Wie politisch darf/muss Kunst sein?

Ein Riss geht durch die Kunstwelt, hat die Berliner Zeitung im vergangenen November geschrieben. Zwischen Künstlerinnen und Institutionen herrschen Uneinigkeit und Streit darüber, was man in politischer Hinsicht sagen darf oder sogar muss und was nicht. Erst die Documenta und der Antisemitismus-Eklat, jetzt die Morde der Hamas und Israels Bombardement des Gaza-Streifens: Künstlerinnen beziehen dazu Stellung. Müssen sie das? Kann Kunst das überhaupt? Was passiert mit Künstler*innen, die die vermeintlich ‚falsche‘ Haltung einnehmen? Kann man der Kunst eine Haltung vorschreiben? Und wie ist es eigentlich dazu gekommen, dass diese erbitterten Auseinandersetzungen ausgerechnet im Feld der Künste und der Kulturinstitutionen ausgetragen werden? Ein echt schwieriges Thema, dem dieser Talk nicht gerecht werden kann. Wir versuchen es trotzdem. Gute Unterhaltung.

______________________________

Beantworte diese Fragen zum Quellenauszug oben:
1. Welche Zeitung schrieb, ein Riss gehe durch die Kunstwelt?
2. Welcher Eklat wird zusammen mit der Documenta genannt?
3. Wem kann der Talk nach eigener Aussage nicht gerecht werden?

______________________________

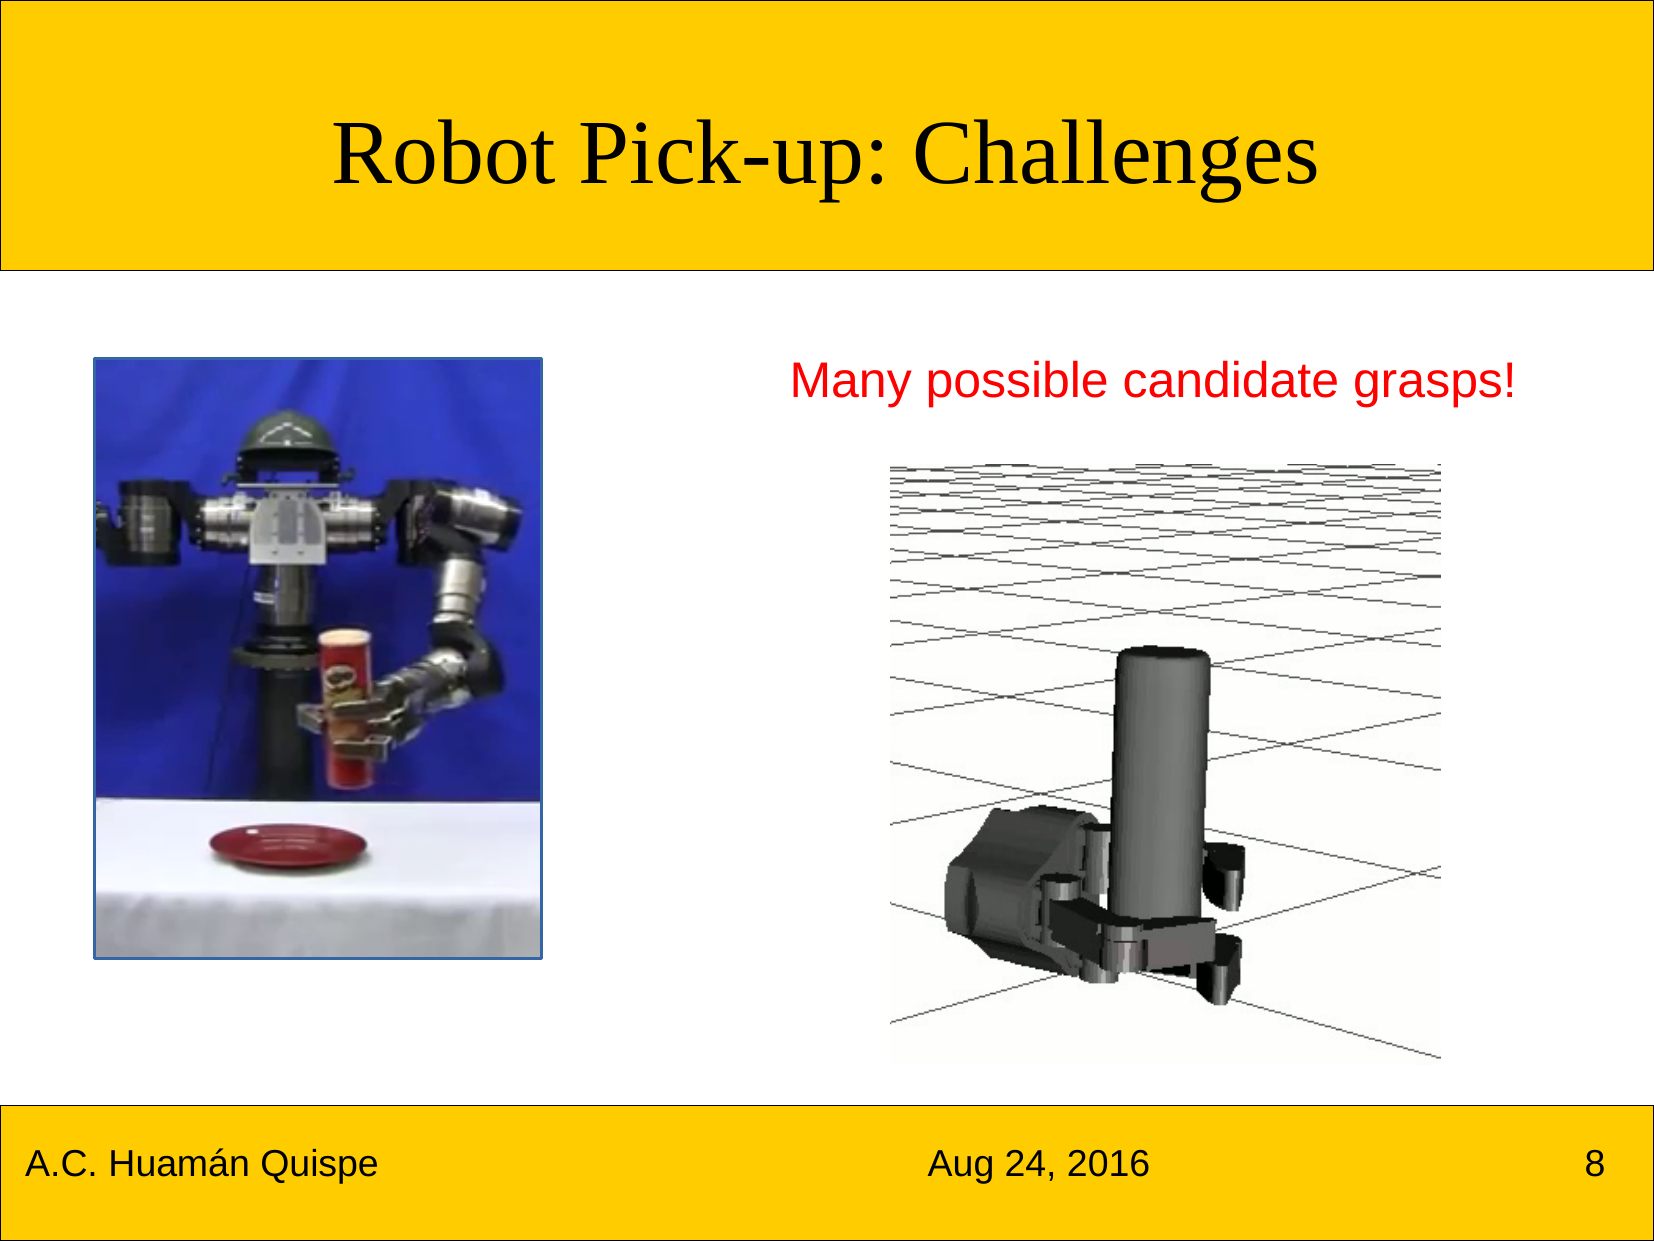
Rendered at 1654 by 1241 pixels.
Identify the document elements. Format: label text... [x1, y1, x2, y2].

title Robot Pick-up: Challenges [82, 49, 1571, 257]
text_box Many possible candidate grasps! [774, 345, 1591, 416]
picture [890, 464, 1441, 1065]
picture [96, 360, 541, 957]
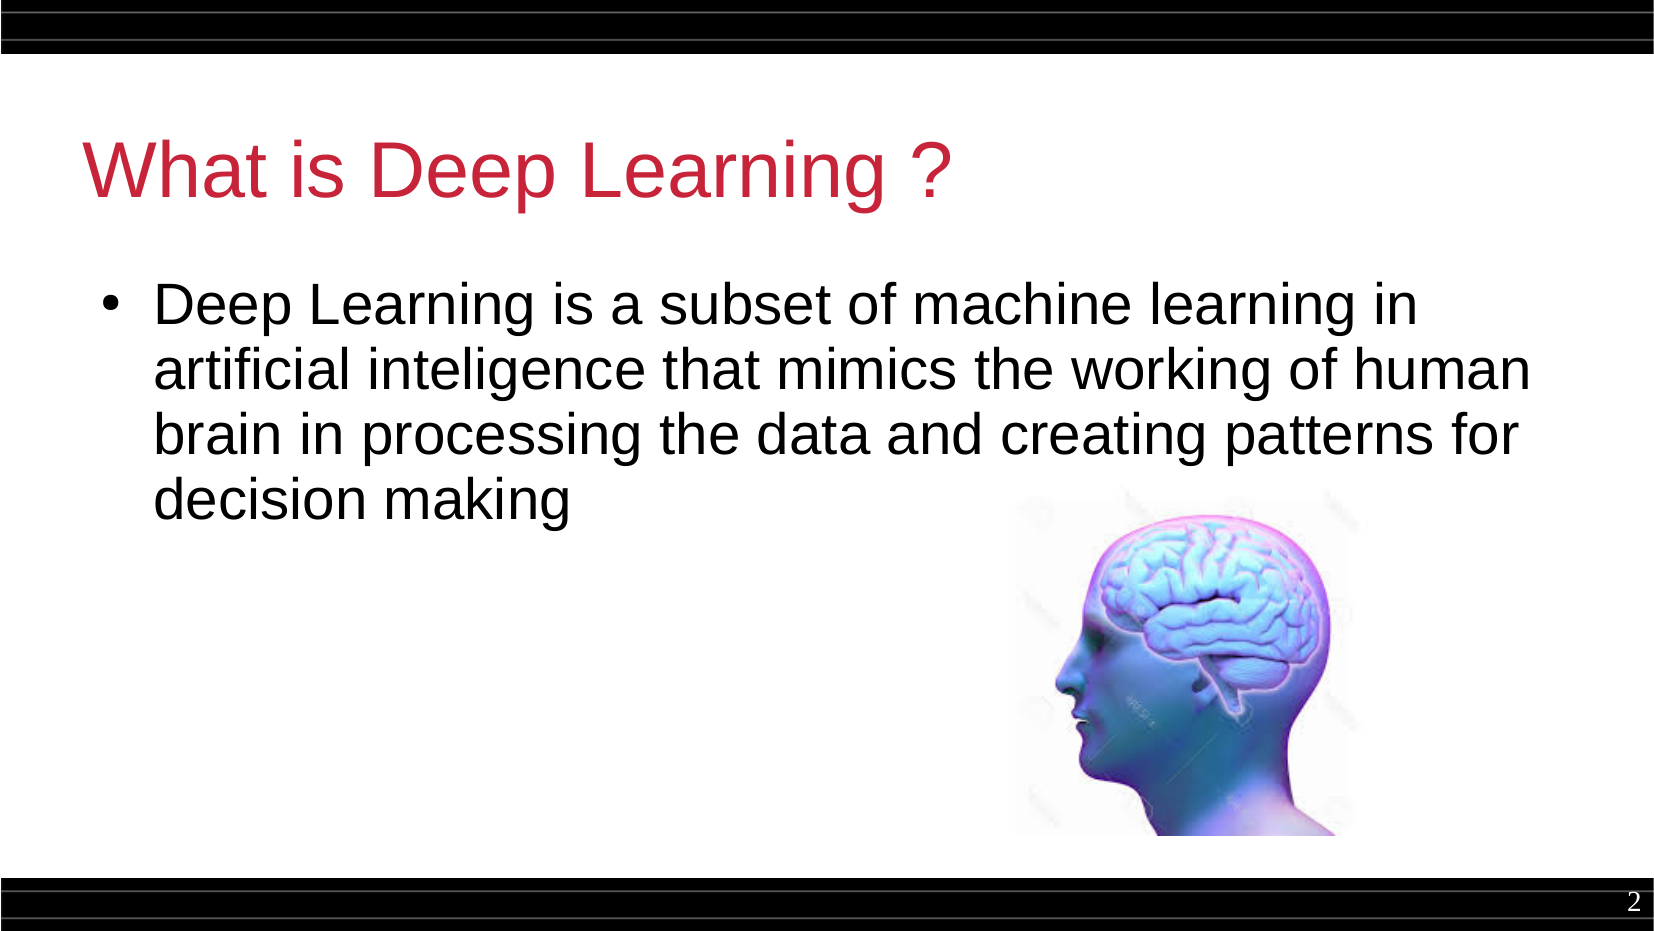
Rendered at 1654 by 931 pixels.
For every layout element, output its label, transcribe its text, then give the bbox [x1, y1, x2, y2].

title What is Deep Learning ? [82, 92, 1571, 249]
picture [1, 878, 1654, 931]
picture [1, 0, 1654, 54]
list Deep Learning is a subset of machine learning in artificial inteligence that mimics the working of human brain in processing the data and creating patterns for decision making [82, 271, 1571, 851]
picture [1015, 484, 1368, 836]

______________________________

**MUSTERLÖSUNG:**
1. Die Berliner Zeitung.
2. Der Antisemitismus-Eklat.
3. Dem Thema, das als „echt schwierig“ bezeichnet wird.